Competitive Advantage: Coverage as a Differentiator
Anton Chuvakin initially expressed skepticism regarding "yet another AI pen testing" tool. The turning point in his assessment came when discussing coverage. Herbert-Voss argued that the primary benefit of AI over humans is that humans cannot compete with AI on sheer breadth of coverage.
While a human red teamer might be highly skilled, they are time-constrained. AI can persistently test every facet of an attack surface 24/7. Herbert-Voss shared a case study involving a large AI infrastructure company with a mature bug bounty program. RunSybil’s agent discovered a Remote Code Execution (RCE) vulnerability that had been exposed to the internet for years, missed by human researchers. This validated the premise that AI’s persistence and thoroughness can uncover high-value bugs that humans simply miss due to fatigue or lack of bandwidth.
Future Outlook and Industry Advice
Looking forward, Herbert-Voss anticipates AI speed increasing, making it possible to conduct security reviews that previously took a month in just a week. This speed enables "pressure relief" for product security teams, allowing them to keep up with rapid development cycles without becoming a blocker.
In closing, Herbert-Voss advised organizations to only invest in red teaming (AI or human) after establishing a solid blue team baseline.
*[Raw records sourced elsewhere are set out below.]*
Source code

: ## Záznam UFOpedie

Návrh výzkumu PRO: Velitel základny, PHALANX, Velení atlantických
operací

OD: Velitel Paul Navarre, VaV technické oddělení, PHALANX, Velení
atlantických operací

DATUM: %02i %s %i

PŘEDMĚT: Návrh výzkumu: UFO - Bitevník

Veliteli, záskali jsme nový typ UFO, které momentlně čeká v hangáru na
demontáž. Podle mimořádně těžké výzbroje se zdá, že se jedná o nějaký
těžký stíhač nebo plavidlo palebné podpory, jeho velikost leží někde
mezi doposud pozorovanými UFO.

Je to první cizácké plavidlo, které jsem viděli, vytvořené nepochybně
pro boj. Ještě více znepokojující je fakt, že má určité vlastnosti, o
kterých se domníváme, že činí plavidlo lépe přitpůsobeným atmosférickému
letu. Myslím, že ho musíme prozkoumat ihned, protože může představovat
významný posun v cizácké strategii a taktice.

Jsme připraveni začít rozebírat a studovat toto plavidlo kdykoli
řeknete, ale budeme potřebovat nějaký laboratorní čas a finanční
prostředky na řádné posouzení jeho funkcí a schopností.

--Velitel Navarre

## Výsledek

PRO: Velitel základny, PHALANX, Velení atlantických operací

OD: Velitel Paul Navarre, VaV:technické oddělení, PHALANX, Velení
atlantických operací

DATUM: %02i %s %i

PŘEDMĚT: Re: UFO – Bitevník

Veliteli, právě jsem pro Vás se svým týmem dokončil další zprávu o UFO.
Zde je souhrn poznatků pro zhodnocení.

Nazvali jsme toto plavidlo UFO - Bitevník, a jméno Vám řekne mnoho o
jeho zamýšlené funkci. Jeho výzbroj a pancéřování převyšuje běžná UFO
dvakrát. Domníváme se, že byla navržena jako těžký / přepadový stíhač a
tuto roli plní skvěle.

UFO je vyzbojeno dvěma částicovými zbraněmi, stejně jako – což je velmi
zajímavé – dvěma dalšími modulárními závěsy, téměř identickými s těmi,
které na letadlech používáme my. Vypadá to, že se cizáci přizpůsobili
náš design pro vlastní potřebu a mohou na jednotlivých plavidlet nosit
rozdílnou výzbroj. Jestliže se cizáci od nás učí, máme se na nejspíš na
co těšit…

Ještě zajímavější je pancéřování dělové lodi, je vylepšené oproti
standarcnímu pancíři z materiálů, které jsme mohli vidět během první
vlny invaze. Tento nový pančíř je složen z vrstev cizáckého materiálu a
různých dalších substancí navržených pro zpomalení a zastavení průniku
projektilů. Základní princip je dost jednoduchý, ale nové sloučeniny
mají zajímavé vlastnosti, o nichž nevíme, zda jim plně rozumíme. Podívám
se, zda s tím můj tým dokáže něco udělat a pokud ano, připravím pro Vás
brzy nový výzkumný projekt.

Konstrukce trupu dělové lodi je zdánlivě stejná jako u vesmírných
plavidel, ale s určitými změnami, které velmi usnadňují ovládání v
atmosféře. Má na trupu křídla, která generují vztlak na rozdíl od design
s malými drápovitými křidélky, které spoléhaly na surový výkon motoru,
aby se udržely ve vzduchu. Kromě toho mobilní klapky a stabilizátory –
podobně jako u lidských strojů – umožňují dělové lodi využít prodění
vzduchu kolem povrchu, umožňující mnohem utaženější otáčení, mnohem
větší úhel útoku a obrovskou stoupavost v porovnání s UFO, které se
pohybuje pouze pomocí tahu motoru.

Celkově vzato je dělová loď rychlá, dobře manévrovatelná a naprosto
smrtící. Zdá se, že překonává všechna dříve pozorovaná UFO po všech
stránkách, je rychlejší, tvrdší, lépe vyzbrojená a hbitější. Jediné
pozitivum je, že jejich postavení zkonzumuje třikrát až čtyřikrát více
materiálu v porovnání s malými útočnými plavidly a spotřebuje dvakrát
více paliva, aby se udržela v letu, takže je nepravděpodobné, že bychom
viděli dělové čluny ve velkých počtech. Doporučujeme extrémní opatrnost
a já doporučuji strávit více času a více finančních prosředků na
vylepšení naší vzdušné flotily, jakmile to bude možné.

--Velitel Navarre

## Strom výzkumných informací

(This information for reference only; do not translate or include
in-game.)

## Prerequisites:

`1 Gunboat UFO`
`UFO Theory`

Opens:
There is zero value in paying expensive offensive talent to find vulnerabilities the organization already knows about but hasn't had time to fix.
Conversation Timeline
Introduction of AI in Security
Initial debate on whether AI should teach machines to hack humans.
Comparison of AI risks to historical technological advancements (e.g., transistor calculators).
The "Catch-22" of AI optimism versus pessimism regarding existential risks.
Defining RunSybil’s Mission
Introduction of Ari Herbert-Voss and his background at OpenAI.
RunSybil defined: Automating hacker intuition through three phases (Discovery, Testing, Remediation).
Differentiating Offensive Roles (Pirates vs. Ninjas)
Distinction drawn between Pen Testing (Pirates/broad value finding) and Red Teaming (Ninjas/specific control testing).
RunSybil positioned as a replacement for Pen Testing and an augmentation tool for Red Teaming.
Discussion on hacker psychology: preference for creative work over monotonous coverage tasks.
Technical Deep Dive: Auth Vulnerabilities
Focus on why AI excels at finding complex Authentication/Authorization bugs (e.g., IDOR) compared to traditional scanners.
Limitations of LLMs regarding "state" and how RunSybil addresses this for modern web assets.
Shift in focus away from legacy bugs (memory overflows) toward modern infrastructure issues.
Operationalizing Findings (Blue/Purple Teaming)
The economics and rarity of true "Purple Teams" in the industry.
RunSybil’s approach to remediation: offering reproductive steps and flexible suggestions rather than prescriptive automated fixes.
The Strategic Value of AI: Speed and Coverage
The qualitative difference AI speed brings to development cycles (enabling reviews that were previously impossible due to time).
Key Customer Use Case: Pressure relief for overwhelmed product security teams.
Coverage identified as the primary unassailable advantage of AI over human testers.
Case Study Success
Example of RunSybil finding a long-standing RCE in a mature infrastructure that human bug bounty hunters missed for years.
Closing Thoughts
Advice on red team budgeting: Do not hire red teams until the blue team is mature enough to handle the findings.
Recommended reading: Countdown to Zero Day by Kim Zetter and Empires of AI.